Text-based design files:
"""

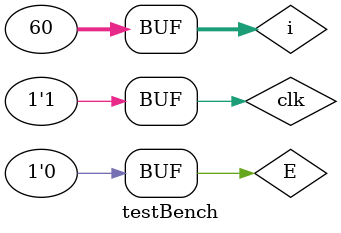
<source format=v>
module testBench ();
    wire Q;
    reg D, E, clk;

    D_Flip_Flop DFlipFlop(.clk(clk), .D(D), .E(E), .Q(Q));

    integer i;
    initial begin
        for (i = 0; i<60; i=i+1) begin
            D = $random;    
            #4;
            clk = i%2;
            E = (i<50)? 1:0;
            #5;
        end
    end

endmodule
</source>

"""

WHAT TO DO: One exact copy of the data, no pictures: write it out line for line.

ANSWER SPACE:
<source format=v>
module testBench ();
    wire Q;
    reg D, E, clk;

    D_Flip_Flop DFlipFlop(.clk(clk), .D(D), .E(E), .Q(Q));

    integer i;
    initial begin
        for (i = 0; i<60; i=i+1) begin
            D = $random;    
            #4;
            clk = i%2;
            E = (i<50)? 1:0;
            #5;
        end
    end

endmodule
</source>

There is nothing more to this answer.